■ ACTIVITY ■
Where does the word "successfully" show up in the records? Copy every line that holds it.
[Opening DATA EXTRACT section]
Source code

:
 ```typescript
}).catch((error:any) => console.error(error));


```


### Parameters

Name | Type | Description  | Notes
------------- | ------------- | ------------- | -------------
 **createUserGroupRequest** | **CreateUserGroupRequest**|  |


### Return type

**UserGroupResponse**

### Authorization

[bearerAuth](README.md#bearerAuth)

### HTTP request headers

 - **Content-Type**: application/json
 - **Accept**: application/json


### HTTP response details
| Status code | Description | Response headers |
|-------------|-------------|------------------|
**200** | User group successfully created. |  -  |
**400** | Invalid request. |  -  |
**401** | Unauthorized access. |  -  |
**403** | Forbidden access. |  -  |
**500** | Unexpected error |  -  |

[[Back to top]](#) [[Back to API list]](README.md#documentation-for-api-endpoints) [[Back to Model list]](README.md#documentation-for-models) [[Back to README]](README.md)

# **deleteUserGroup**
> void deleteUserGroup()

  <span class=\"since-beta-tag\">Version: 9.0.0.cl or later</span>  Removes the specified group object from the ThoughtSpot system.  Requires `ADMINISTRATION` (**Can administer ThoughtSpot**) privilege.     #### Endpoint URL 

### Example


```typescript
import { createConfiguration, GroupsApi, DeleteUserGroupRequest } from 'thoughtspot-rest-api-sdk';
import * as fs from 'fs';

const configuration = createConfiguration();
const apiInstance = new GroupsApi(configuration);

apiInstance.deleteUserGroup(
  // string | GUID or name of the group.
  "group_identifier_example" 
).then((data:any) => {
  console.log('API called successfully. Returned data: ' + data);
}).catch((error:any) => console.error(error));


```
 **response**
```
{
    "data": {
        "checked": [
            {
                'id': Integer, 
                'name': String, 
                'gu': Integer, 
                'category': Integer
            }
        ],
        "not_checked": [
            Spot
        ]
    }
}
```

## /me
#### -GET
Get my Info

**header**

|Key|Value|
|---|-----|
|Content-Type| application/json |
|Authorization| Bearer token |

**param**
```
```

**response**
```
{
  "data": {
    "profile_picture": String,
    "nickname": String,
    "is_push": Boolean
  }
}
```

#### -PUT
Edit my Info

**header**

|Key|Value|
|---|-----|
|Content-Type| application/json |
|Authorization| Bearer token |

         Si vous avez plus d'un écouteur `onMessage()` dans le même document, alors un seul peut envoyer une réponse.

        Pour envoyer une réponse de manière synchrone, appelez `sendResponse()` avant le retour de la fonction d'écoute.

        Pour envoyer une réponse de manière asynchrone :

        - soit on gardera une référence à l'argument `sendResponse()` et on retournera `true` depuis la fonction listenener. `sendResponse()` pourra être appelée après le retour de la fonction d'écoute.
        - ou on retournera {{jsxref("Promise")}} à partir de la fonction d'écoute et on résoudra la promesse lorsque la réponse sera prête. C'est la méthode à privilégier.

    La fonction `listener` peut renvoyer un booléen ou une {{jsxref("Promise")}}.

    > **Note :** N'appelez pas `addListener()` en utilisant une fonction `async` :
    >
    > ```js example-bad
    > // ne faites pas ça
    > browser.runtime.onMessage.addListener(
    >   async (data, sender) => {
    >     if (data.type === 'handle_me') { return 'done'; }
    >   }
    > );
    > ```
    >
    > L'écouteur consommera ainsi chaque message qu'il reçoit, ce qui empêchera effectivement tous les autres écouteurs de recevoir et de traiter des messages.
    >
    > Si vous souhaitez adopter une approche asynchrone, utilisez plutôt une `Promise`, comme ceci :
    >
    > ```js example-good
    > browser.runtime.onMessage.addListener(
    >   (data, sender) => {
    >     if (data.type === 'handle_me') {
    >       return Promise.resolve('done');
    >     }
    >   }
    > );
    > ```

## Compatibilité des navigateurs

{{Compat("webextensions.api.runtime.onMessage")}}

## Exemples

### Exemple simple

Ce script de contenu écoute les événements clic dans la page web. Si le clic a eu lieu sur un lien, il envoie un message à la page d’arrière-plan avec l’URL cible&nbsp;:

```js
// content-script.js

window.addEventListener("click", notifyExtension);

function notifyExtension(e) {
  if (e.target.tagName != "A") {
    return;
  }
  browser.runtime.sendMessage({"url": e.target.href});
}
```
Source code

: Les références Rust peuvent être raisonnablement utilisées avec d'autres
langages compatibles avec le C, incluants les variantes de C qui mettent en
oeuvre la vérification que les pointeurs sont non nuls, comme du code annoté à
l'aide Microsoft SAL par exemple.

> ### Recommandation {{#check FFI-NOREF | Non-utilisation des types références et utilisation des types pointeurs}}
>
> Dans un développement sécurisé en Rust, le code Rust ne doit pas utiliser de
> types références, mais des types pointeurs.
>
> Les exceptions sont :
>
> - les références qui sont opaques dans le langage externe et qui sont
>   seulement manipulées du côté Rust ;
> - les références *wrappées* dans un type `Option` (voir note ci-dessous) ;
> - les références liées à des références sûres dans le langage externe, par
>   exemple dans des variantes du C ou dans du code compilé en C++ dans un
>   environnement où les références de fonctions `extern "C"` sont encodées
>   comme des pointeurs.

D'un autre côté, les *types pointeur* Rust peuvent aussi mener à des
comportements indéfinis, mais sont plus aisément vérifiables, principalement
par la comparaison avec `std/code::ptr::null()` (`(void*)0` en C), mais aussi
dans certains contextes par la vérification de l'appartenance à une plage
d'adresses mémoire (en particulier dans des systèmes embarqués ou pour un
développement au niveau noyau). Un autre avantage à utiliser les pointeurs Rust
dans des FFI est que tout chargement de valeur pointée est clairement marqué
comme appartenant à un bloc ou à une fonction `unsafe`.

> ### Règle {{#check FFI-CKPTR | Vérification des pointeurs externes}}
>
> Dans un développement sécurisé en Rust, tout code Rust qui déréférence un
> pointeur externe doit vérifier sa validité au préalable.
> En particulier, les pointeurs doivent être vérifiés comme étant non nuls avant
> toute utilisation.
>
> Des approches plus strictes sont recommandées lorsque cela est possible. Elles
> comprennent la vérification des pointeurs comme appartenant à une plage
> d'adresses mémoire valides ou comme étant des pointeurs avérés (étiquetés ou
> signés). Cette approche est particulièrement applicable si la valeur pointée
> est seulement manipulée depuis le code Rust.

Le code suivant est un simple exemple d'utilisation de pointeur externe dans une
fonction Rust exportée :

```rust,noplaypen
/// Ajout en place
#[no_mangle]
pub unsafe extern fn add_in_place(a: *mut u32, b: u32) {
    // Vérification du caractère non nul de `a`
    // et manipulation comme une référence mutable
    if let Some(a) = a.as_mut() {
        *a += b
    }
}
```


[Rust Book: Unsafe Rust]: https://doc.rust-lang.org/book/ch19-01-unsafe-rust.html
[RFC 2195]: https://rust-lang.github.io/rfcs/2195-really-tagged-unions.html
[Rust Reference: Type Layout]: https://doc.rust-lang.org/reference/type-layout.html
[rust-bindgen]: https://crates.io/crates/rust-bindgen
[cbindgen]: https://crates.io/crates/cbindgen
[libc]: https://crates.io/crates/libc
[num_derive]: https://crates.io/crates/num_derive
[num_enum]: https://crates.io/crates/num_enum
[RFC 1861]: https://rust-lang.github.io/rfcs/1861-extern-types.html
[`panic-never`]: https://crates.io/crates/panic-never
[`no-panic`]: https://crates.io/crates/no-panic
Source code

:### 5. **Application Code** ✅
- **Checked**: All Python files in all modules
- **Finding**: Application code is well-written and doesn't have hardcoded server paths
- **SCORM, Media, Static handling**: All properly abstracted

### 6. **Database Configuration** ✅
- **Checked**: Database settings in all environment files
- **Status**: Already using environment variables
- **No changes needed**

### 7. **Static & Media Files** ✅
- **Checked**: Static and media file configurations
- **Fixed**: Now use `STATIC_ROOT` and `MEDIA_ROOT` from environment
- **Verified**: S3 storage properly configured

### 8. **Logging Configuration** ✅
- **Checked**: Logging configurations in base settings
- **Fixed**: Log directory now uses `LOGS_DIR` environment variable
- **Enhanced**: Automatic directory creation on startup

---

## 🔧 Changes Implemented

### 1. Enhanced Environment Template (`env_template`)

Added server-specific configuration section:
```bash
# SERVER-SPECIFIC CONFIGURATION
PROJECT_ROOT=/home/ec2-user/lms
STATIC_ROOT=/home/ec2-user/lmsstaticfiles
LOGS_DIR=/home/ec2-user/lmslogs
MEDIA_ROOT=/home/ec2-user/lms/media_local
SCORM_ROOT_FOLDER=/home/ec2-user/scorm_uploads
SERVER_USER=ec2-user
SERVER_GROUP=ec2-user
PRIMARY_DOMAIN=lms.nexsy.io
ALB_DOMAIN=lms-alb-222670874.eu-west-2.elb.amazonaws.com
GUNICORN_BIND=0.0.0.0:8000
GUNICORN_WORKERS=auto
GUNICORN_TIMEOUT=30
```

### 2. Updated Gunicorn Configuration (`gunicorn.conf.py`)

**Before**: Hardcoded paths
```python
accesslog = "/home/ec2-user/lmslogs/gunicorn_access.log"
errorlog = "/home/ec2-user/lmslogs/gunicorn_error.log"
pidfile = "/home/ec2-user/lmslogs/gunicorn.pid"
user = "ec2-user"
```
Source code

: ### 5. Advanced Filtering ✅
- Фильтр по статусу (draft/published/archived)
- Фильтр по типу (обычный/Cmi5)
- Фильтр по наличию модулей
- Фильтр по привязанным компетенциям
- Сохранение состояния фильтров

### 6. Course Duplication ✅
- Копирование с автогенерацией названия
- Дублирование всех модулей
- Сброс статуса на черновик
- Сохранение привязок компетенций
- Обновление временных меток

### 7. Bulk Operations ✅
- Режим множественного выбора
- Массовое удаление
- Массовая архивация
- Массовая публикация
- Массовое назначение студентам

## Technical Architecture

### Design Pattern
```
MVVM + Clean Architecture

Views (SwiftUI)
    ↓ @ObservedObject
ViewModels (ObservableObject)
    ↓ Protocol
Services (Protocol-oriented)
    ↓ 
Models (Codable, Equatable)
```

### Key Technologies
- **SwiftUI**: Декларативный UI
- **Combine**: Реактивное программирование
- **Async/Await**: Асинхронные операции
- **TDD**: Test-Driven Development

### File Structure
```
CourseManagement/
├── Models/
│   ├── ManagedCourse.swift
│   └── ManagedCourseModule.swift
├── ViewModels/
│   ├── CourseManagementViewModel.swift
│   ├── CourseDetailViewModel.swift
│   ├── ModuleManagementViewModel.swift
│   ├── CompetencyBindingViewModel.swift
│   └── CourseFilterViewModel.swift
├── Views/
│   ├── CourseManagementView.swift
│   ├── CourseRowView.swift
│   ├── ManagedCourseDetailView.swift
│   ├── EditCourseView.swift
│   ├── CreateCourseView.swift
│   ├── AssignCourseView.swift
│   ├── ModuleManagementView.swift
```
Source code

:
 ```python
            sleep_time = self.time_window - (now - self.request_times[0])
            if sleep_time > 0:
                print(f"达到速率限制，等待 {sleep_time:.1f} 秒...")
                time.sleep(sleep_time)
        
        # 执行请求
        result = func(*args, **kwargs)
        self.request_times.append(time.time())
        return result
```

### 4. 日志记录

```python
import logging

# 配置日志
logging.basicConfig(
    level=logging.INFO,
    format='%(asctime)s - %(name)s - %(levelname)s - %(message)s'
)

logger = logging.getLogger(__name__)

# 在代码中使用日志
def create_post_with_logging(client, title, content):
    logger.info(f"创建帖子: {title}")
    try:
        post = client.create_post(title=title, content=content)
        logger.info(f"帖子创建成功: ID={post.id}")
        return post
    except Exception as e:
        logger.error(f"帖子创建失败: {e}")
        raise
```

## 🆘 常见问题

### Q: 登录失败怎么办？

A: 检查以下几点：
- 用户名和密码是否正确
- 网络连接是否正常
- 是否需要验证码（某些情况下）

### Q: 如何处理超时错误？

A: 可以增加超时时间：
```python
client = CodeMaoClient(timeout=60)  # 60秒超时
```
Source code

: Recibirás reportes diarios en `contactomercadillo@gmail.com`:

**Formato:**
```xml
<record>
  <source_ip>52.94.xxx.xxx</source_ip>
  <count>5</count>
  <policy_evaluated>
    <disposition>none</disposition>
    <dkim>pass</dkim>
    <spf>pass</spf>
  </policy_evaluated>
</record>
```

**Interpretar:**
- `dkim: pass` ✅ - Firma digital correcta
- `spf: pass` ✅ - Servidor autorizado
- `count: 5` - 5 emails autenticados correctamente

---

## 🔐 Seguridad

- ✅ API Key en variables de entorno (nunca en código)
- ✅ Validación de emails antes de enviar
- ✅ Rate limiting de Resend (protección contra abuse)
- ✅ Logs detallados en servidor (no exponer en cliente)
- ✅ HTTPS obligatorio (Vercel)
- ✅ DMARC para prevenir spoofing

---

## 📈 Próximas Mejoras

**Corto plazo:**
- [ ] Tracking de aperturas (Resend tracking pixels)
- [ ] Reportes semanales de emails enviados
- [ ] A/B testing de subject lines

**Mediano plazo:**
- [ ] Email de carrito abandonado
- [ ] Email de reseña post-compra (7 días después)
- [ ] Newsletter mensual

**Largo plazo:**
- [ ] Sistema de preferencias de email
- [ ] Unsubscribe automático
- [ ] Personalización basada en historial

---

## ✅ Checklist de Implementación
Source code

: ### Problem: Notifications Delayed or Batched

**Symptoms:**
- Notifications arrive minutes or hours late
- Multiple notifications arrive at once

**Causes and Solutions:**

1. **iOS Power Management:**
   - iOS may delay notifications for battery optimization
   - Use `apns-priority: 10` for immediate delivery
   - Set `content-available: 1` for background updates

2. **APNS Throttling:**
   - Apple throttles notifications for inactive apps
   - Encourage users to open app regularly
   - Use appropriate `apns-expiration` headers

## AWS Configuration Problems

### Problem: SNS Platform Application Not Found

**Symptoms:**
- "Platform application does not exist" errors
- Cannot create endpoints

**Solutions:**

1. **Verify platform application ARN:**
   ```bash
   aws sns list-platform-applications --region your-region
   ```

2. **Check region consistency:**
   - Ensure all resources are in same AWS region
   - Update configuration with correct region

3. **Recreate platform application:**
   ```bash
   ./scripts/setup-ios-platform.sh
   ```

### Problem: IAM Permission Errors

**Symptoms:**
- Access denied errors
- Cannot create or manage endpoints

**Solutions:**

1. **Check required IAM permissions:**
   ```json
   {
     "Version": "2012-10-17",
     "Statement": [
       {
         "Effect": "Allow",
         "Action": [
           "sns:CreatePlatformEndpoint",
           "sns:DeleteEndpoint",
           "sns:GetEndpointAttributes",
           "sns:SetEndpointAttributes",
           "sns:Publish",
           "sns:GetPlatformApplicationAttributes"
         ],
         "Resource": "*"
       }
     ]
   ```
[Closing DATA EXTRACT section]
■ RESULT OF THE TASK ■
**200** | User group successfully created. |  -  |
  console.log('API called successfully. Returned data: ' + data);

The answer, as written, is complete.